Huawei Technologies’ focus on a better photography experience for smartphone users seems to be paying off with shipments of its flagship P20 models surging more than 80 per cent in less than three months.
China’s largest smartphone vendor has shipped six million P20 and P20 Pro phones since the flagship model was first introduced in Paris in late March, according to Kevin Ho, president of Huawei’s handset business.
Compared with the previous flagship P10 models that were launched in early 2017, the P20 models – which include a triple-camera on the P20 Pro handset – have helped drive shipments up 81 per cent year on year during the 10 week period, with shipments in Greater China and overseas markets surging 63 per cent and 150 per cent respectively, Ho said during a keynote speech at CES Asia in Shanghai on Wednesday.
Huawei, which has positioned itself as a premium brand targeting mid- to high-end consumers, is sticking to expensive handsets mostly priced above US$500 as the Shenzhen company tries to stay above the price wars commonly seen among most Chinese smartphone brands. The P20 Pro sells at up to 6,288 yuan (US$982) in China, one of the most expensive handsets from a mainland Chinese vendor.
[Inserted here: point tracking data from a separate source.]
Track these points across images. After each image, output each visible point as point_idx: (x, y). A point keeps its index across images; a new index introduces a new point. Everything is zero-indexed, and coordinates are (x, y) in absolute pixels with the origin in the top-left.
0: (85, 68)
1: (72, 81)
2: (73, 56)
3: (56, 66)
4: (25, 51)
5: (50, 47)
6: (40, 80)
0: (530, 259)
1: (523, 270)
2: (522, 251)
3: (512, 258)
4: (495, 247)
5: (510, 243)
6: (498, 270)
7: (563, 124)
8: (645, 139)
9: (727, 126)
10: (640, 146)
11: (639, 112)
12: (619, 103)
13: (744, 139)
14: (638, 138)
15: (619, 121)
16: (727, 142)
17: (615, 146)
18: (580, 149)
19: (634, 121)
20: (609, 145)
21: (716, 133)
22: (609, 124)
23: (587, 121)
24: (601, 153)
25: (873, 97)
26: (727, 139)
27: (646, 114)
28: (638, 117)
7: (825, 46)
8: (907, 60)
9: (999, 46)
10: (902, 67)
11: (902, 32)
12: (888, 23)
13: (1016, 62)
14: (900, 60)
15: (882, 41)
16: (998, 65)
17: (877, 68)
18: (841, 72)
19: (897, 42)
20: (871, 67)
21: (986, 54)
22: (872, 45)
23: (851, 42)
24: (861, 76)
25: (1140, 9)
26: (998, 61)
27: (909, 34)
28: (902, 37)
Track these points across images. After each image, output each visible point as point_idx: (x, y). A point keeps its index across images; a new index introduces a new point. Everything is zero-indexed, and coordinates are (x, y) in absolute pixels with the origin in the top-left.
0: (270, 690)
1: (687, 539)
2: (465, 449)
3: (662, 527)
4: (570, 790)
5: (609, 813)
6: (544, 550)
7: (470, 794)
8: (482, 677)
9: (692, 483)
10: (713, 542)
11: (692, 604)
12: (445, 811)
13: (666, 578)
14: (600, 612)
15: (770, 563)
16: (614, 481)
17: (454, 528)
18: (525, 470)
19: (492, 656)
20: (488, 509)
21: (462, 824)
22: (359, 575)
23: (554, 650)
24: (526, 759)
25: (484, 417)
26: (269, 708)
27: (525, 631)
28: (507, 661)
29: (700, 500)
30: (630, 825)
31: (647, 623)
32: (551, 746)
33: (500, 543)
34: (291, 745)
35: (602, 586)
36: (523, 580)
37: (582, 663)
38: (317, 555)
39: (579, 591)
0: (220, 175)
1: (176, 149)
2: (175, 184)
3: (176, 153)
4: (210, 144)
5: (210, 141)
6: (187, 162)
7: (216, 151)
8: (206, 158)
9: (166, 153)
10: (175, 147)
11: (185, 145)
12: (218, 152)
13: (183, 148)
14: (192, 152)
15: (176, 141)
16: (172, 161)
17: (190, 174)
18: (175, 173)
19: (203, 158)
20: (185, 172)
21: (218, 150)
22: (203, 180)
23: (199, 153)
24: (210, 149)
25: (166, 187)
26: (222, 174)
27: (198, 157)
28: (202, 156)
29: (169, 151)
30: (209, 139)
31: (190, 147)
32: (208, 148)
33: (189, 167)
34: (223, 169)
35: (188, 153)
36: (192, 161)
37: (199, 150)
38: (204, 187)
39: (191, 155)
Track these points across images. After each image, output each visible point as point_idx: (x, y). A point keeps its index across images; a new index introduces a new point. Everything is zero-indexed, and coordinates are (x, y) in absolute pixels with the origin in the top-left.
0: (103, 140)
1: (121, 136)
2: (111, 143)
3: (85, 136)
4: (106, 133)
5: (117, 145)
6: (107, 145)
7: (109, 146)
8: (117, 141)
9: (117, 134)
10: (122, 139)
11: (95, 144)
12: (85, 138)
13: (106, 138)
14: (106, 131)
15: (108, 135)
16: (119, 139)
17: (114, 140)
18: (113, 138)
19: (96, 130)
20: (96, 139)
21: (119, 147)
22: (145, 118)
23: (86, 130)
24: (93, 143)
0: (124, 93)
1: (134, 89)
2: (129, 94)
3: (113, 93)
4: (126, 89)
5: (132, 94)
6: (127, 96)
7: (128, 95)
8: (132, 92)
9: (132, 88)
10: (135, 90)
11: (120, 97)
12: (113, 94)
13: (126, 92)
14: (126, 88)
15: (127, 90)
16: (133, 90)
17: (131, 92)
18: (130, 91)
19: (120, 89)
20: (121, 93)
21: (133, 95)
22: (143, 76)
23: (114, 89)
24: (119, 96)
The P20 Pro, the bigger-screen handset among the company’s P20 series, features an Apple X-style notch at the top of the touch screen, ultra-thin bezel and a large screen-to-body ratio. It is equipped with the first triple camera in the industry – a 40 megapixel (MP) RGB lens, a 20 MP monochrome lens and an 8 MP telephoto lens – as the Chinese company tries to compete in photographic quality with digital single-lens reflex (DSLR) cameras, as well as trying to narrow the gap with Samsung and Apple outside its home market.
“It is Huawei’s unremitting efforts for a better photography experience on smartphones that have pushed up shipments of P20 both at home and abroad,” Ho said.
Last week the company’s Huawei and Honor brands co-unveiled turbocharged graphics processing technology that was claimed to be ahead of other Android-based phones when it comes to mobile gaming applications.
Chinese smartphone brands are also making gains in phone sales in the European market that was previously dominated by Samsung and Apple. Huawei and Xiaomi expanded shipments by 38.6 per cent and over 999 per cent respectively in the first quarter of 2018, while Samsung and Apple – the two leading vendors in Europe – saw a 15.4 per cent and 5.4 per cent decline in the same period, according to a report from research firm Canalys.
However, Huawei is facing fierce competition from its Chinese peers, many of which have stepped up efforts in research and development to deliver innovative products with higher price tags.
On Tuesday, China’s third-largest smartphone vendor Vivo launched a new “notch-free” flagship handset, bucking the trend of Chinese smartphone makers who have followed Apple’s iPhone X notch format, with a design compromise that incorporates a full screen display with a pop-up camera solution. The phone is priced from 3,898 yuan up to 4,998 yuan.